Трудно быть лохом (русский репортер. 2008, 13-20 ноября)

Прецедентный текст — название известной повести братьев Стругац­ких «Трудно быть богом». Прием — замена лексемы. Смысл — речь теперь идет не о высшем существе, а об обычных людях, простодушных и наив­ных, каких миллионы. Заголовок статьи — о презрительно-пренебрежи­тельном отношении элитных снобов к обычным людям, которых они име­нуют «лохами». Из содержания становится ясно, что слово «лох» давно переросло свои привычные значения и приобрело устойчивую коннота­цию— обычный, среднестатистический гражданин РФ, не принадлежащий к элите с Рублевки. Поэтому в предложенном контексте слово имеет поло­жительную оценочную семантику в отличие от слова «элита», указывающе­го на людей с отрицательными качествами. Особый негативно-оценочный эффект в данном случае достигается за счет резкого стилистического и се­мантического контраста замененного (бог) и заменившего (лох) слов.



Изображая братьев (Итоги. 2008, №9)

Это заголовок интервью со сценаристами братьями Пресняковыми, где объектом ЯИ является название их знаменитой пьесы «Изображая жертву». Апеллируя к эрудированности читателя, автор тем самым одновременно подчеркивает, что включает его в избранный круг, в число тех, кто спосо­бен участвовать в игре для интеллектуалов, что автоматически вызывает у читателя положительную реакцию, «довольство по поводу исправности их интеллекта» [Санников, 2002: 65]. Недаром Л.П. Крысин в своем исследова­нии «Речевой портрет интеллигента» приводит в пример ЯИ как одну из ха­рактерных черт языкового имиджа современного интеллигента.

Следствием необходимости поиска «ассоциативного потенциала» [Гридина, 1996 ] слова, умственно-аналитической работы адресата все­гда является оценочность, причем в данном случае это двойная оценка: ЯИ уже содержит в себе имплицитную оценку события, описываемого ав­тором текста, которая подтверждается формально-лингвистическим спо­собом ее создания.

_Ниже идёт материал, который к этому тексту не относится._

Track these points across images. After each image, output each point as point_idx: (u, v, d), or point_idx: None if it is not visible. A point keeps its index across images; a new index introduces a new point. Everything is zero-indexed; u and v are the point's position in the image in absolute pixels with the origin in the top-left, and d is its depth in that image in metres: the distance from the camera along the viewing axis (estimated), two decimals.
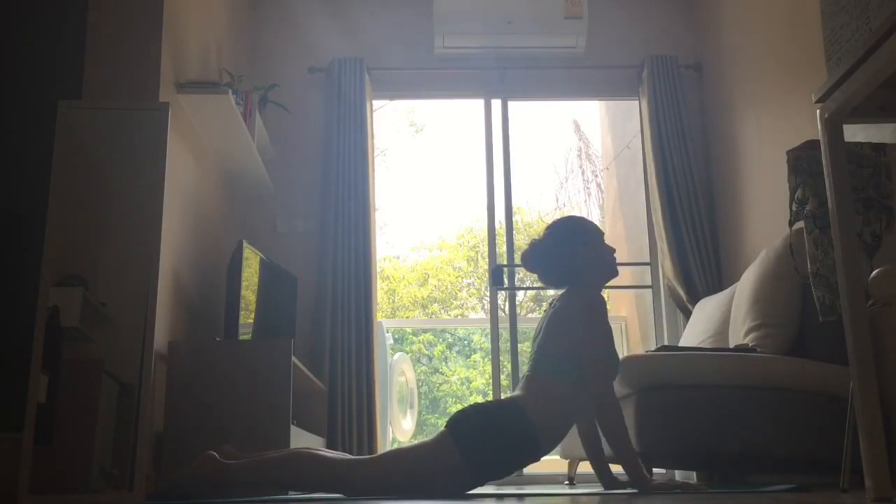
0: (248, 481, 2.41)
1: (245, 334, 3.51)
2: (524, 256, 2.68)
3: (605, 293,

Косоворот истории (Итоги, №9, 2008)

Статья из журнала «Итоги», посвященная недавно приобретенному су­веренитету Косово, дает нам яркий пример оценочной ЯИ. Устойчивое вы­ражение «поворот истории» меняет свою семантику за счет лексической замены существительного «поворот» на окказионализм, созданный путем сложения основ кос-о-ворот. Это дополнительный ребус для читателя, по­скольку новое слово содержит в своей структуре название республики — Косоворот. таким образом, мы имеем дело со случаем двойной контами­нации. Слово приобретает резко отрицательное значение: получается, что фактический поворот истории прошел в искаженном, косом направлении,

что должно отразиться на внешнеполитической обстановке.

* * *


ЯИ на основе прецедентного текста, несомненно, открывает новые пласты смыслов, «интерактивную» игру с читателем и обширные креатив­ные возможности для автора. Однако не следует забывать, что перенасы­щение текстов подобными приемами ведет к тому, что читатель перестает воспринимать ЯИ как новшество, оценивать ее эстетический потенциал.

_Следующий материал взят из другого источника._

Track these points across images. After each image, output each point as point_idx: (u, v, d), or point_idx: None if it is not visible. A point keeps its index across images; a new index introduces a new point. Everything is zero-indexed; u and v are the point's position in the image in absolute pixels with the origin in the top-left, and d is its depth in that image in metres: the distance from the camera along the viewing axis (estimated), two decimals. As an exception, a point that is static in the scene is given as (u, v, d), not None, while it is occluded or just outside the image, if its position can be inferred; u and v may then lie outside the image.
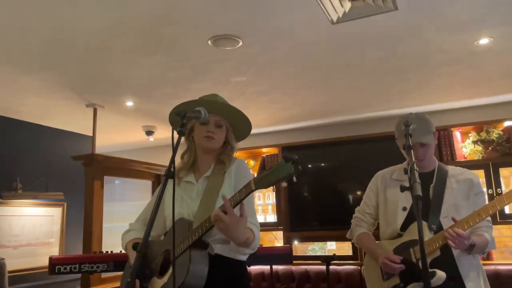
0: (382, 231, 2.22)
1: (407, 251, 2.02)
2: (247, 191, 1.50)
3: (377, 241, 2.22)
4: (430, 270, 1.91)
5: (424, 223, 1.98)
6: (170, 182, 1.35)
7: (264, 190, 5.25)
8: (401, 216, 2.10)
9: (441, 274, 1.89)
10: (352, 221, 2.37)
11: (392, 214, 2.13)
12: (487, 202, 2.11)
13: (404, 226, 2.08)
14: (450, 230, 1.89)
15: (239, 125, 1.94)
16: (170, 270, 1.61)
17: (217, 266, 1.64)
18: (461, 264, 1.99)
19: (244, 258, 1.78)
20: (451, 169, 2.18)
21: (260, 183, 1.47)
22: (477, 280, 2.01)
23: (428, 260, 1.93)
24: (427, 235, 1.96)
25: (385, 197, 2.21)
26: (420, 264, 1.93)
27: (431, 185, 2.10)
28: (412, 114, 2.14)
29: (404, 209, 2.09)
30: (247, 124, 1.93)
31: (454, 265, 1.98)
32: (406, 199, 2.08)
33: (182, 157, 1.91)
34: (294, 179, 1.37)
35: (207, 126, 1.80)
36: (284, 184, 1.46)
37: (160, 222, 1.85)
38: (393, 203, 2.15)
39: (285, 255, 3.43)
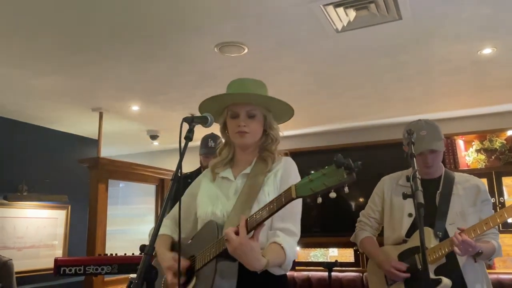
0: (387, 237, 2.22)
1: (412, 257, 2.02)
2: (286, 199, 1.21)
3: (381, 247, 2.22)
4: (436, 277, 1.92)
5: (430, 230, 2.00)
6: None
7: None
8: (407, 222, 2.10)
9: (446, 282, 1.90)
10: (356, 225, 2.36)
11: (398, 220, 2.13)
12: (492, 209, 2.13)
13: (409, 233, 2.08)
14: (458, 236, 1.89)
15: (276, 109, 1.65)
16: (194, 281, 1.42)
17: (251, 276, 1.37)
18: (466, 273, 1.99)
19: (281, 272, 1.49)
20: (457, 175, 2.18)
21: (303, 189, 1.17)
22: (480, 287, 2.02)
23: (434, 267, 1.95)
24: (433, 242, 1.97)
25: (391, 202, 2.21)
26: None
27: (438, 192, 2.10)
28: (421, 120, 2.14)
29: (410, 215, 2.09)
30: (285, 106, 1.63)
31: (459, 273, 1.98)
32: (412, 206, 2.08)
33: (219, 153, 1.70)
34: (346, 189, 1.12)
35: (237, 120, 1.57)
36: (333, 194, 1.11)
37: (189, 224, 1.65)
38: (399, 209, 2.14)
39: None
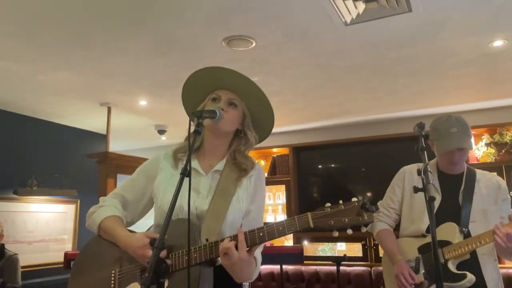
0: (404, 227, 2.19)
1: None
2: (301, 226, 1.20)
3: (399, 238, 2.19)
4: (460, 272, 1.92)
5: (455, 226, 1.99)
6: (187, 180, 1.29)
7: (273, 188, 5.28)
8: (428, 217, 2.07)
9: (471, 277, 1.89)
10: (374, 215, 2.31)
11: (419, 213, 2.11)
12: (510, 207, 2.11)
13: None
14: (501, 229, 1.87)
15: (257, 113, 1.57)
16: (166, 283, 1.30)
17: (219, 278, 1.35)
18: (485, 269, 1.98)
19: None
20: (478, 172, 2.15)
21: (321, 221, 1.20)
22: (498, 285, 2.01)
23: (456, 262, 1.96)
24: (458, 238, 1.96)
25: (411, 195, 2.17)
26: (448, 265, 1.94)
27: (461, 189, 2.08)
28: (451, 116, 2.07)
29: None
30: (267, 112, 1.56)
31: (479, 269, 1.97)
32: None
33: (186, 139, 1.59)
34: (364, 229, 1.19)
35: (217, 103, 1.52)
36: (350, 231, 1.17)
37: (139, 207, 1.57)
38: (421, 202, 2.09)
39: (296, 255, 3.44)
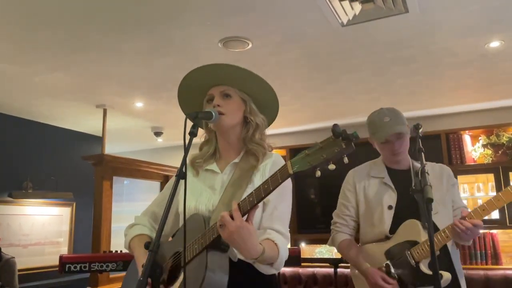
0: (364, 233, 2.07)
1: (402, 253, 1.88)
2: (283, 176, 1.15)
3: (363, 245, 2.07)
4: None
5: (417, 222, 1.88)
6: (184, 180, 1.27)
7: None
8: (388, 216, 1.97)
9: (447, 276, 1.79)
10: (332, 227, 2.19)
11: (377, 214, 2.00)
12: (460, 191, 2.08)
13: (393, 227, 1.95)
14: (459, 224, 1.75)
15: (254, 91, 1.56)
16: (181, 278, 1.32)
17: (239, 274, 1.31)
18: (454, 262, 1.92)
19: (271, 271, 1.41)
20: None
21: (301, 164, 1.12)
22: (463, 279, 1.96)
23: (427, 261, 1.84)
24: (423, 235, 1.84)
25: (365, 196, 2.07)
26: (421, 267, 1.83)
27: (413, 184, 1.94)
28: (383, 108, 2.05)
29: (390, 207, 1.97)
30: (267, 91, 1.56)
31: (451, 263, 1.90)
32: (390, 197, 1.98)
33: (200, 149, 1.64)
34: (346, 159, 1.09)
35: (212, 103, 1.52)
36: (332, 166, 1.07)
37: (169, 221, 1.57)
38: (377, 202, 2.01)
39: (293, 257, 3.42)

При использовании ЯИ нужно стараться максимально четко представлять целевую аудиторию, обращаясь к ее чувствам и знаниям (экзистенциаль­ным, культурологическим, историческим, филологическим и т.д.), иначе коммуникация будет нарушена и воздействующая интенция ЯИ, на кото­рую рассчитывает автор, просто не будет работать.

Список литературы

Гридина Т.А. Языковая игра: стереотип и творчество. — Екатеринбург, 1996.

Земская Е.А. Цитация и виды ее трансформации в заголовках современных га­зет // Поэтика. Стилистика. Язык и культура. Памяти Т.Г. Винокур. М., 1996.

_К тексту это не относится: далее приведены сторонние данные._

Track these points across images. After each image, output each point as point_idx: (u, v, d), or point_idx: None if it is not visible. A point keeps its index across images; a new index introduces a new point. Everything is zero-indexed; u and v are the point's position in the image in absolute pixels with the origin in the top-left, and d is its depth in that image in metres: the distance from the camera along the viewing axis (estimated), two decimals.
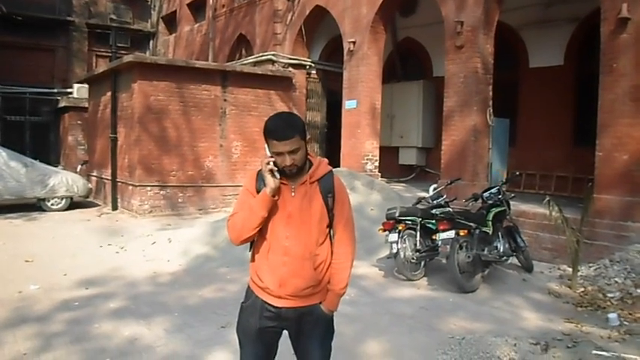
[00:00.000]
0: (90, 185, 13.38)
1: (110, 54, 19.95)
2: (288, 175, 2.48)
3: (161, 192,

Караулов Ю.Н. русский язык и языковая личность. М., 1987.

Костомаров Е.Г. русский язык на газетной полосе. М.,1971.

ЛисоченкоЛ.В.,Лисоченко О.В. Языковая игра на газетной полосе (в свете мета- лингвистики и теории коммуникации).2000. http://teneta.rinet.ru/rus/le/lisochenko_

Наумова Е.О. Прецедентные тексты как инструмент креативности в современ­ной публицистике. М., 2007.

Рахимкулова Г. В. Языковая игра в прозе Владимира Набокова: К проблеме игрового стиля. дис... д-ра филол. наук. — ростов н/д, 2004. http://www.dissland. com/catalog/217233

русская литература XIX-XX веков: в 2 т. Т. 2: русская литература XX века. Ли­тературоведческий словарь/ Сост. и науч. ред. Б.С. Бугров, М.М. Голубков. 2-е изд., доп. и перераб. — М., 2000.



Санников В.З. русский язык в зеркале языковой игры. 2-е изд., испр. и доп. М.,

2002.


Сведения об авторах: Петрушина Мария Владимировна, кандидат филоло­гических наук, доцент кафедры русского языка и стилистики Московского госу­дарственного университета печати. E-mail: mpetrushina@mail.ru.

Качалова Ирина Николаевна, аспирант кафедры русского языка и стилисти­ки Московского государственного университета печати. E-mail: kachalova-olimp@ mail.ru.

О.Г. Карасева-Резникова

экранное мышление и художественная литература: интегральный образ как одна из основ телевизионного языка

Истинное есть всегда лишь индивиду­ально-истинное значительных личностей.

Рудольф Штайнер

Евгения Замятина можно назвать писателем для телевизионщиков. У это­го «гроссмейстера литературы» стоит учиться языку, композиции, цвето- и звуковой драматургии, но в первую очередь — развитию образа. Настоя­щая статья посвящена новой форме, открытой писателем, — интеграль­ному образу. Исследуются вопросы о том, что такое интегральный образ, как он помогает организовать развитие сюжета и композицию, избавляя от многословных описаний. Интегральный образ — интересная находка для авторов телевизионных передач, режиссеров и сценаристов документаль­ных и художественных фильмов. Ключевые слова: экранное мышление, интегральный образ, Евгений Замятин, телевизионное произведение, язык СМИ.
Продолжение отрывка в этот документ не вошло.